The NIST AI Risk Management Framework (NIST AI 100-1) was published by the U.S. National Institute of Standards and Technology on January 26, 2023. It is voluntary, technology-neutral, and structured around four functions: GOVERN, MAP, MEASURE, and MANAGE. NIST released the Generative AI Profile (AI 600-1) in July 2024 to extend the framework to generative and AI agent systems. Although voluntary, the AI RMF is often used alongside ISO/IEC 42001, EU AI Act risk-management work, and federal AI governance programs.
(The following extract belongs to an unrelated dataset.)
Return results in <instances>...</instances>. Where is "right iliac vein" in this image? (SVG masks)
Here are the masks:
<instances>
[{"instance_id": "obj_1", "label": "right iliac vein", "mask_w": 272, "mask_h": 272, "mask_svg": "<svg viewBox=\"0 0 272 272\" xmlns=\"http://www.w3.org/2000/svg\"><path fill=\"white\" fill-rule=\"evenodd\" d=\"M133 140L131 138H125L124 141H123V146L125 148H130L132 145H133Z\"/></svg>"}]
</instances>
Why it applies to AI agents

The AI RMF was written before AI agent systems became common, but many subcategories become operational questions when an autonomous system acts on the world. A model that classifies an image may fail silently. An agent that executes a payment, modifies a record, or sends an email can create operational, financial, and regulatory harm. The four functions make that risk visible before action creates harm.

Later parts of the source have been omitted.